Он не стал дальше смотреть на парад. Ему было больно на душе. Знахарев вынул из шкафа свой парадный пиджак, на котором в несколько рядов висели его награды – и боевые, и трудовые, и юбилейные. Хоть многие из них и потемнели от времени, но всё также поблёскивали в лучах солнца.
Ветеран вышел на улицу, залитую теплом. Он шёл медленно, немного прихрамывая, опираясь на свою трость, с которой не расставался вот уже двадцать с лишним лет.
Знахарев сначала хотел было пойти к Большому театру, как делал раньше, однако, на ходу задумался. «Зачем же идти туда? – рассуждал он. – Всё равно никого не найду из своих.» В его глазу выступила слеза, которую ветеран не стал смахивать.

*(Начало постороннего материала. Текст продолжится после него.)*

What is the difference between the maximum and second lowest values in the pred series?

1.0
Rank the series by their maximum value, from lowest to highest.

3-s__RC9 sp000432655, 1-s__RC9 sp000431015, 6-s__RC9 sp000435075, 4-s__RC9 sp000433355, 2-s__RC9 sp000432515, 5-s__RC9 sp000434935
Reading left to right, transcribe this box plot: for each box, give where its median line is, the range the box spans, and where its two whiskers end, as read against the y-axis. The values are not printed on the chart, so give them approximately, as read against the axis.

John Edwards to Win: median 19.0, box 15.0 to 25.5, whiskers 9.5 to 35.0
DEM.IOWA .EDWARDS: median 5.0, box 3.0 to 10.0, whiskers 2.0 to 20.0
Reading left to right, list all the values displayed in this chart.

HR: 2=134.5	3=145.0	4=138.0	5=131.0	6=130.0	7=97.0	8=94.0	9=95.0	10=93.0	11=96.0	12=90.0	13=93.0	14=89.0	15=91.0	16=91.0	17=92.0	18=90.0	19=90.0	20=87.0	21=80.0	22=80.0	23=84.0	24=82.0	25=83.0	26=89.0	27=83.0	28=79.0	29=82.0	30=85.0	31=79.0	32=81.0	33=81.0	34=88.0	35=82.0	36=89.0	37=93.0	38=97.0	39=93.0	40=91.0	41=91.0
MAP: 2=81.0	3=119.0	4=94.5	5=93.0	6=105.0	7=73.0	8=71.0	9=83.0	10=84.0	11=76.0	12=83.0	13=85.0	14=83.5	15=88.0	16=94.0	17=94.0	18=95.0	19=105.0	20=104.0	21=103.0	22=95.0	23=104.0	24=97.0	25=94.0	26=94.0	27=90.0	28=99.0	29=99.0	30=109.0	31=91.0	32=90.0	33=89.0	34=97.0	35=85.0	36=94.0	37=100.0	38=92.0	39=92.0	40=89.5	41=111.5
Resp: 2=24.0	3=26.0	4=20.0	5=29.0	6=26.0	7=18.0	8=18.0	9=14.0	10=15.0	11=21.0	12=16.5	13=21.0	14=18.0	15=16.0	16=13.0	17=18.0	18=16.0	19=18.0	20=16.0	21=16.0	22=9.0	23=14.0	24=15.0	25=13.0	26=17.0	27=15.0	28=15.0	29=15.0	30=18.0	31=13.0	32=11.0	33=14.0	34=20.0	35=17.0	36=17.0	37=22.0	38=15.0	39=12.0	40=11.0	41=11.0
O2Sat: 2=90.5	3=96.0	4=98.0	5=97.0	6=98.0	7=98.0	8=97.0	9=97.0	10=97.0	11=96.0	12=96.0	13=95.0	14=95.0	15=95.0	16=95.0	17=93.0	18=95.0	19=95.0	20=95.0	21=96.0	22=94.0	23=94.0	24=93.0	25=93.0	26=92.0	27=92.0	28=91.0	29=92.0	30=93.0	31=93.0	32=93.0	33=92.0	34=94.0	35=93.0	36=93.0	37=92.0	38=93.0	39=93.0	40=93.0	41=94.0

На душе было тоскливо. Остроухов умер ещё в девяностых, не выдержав распада той страны, которой служил пятьдесят лет. Сын его погиб в огне чеченской войны. Безрукова не стало пятнадцать лет назад, и то, потому что в его небольшом домике в Калуге отключили отопление. Старик просто замёрз заживо. Про Донцова можно было и не говорить. Разбился ещё в пятидесятых во время учебного полёта… «Почему же я ещё живой? – задумался Знахарев. – Я-то кому нужен? Или я просто тот, кто помнит правду? Один из немногих…»
С этими мыслями он брёл по Кутузовскому проспекту, решив прийти хотя бы к Вечному огню. Прохожие не обращали на старика особого внимания, погрузившись в экраны своих телефонов. Лишь редкие из них, завидев ордена на его груди, замедляли шаг и говорили слова благодарности. Несколько рослых парней даже остановились пожать ему руку. Знахареву стало немного легче – значит, всё-таки, помнят. На его лице появилась лёгкая улыбка.
Он вышел к Киевскому вокзалу и почувствовал, что устал. Нога, на которую хромал совсем разболелась. Немудрено – девяносто семь лет – это не двадцать, и даже не шестьдесят, когда ещё можно было худо-бедно бегать. Спасибо, что вообще ещё ходит.
Знахарев присел на одну из скамеек, смотря по сторонам. И тут, он увидел неподалёку старика у входа в метро. Тот стоял, опершись на свою трость, а во второй руке держал кусок картонной коробки с кривой надписью: «Всё по 500 руб.», на которой висели… его награды…. Знахарев уже плохо видел, однако, кое-как различил ленты орденов Славы и медалей за освобождения городов Европы. Ему стало дурно, в глазах помутнело.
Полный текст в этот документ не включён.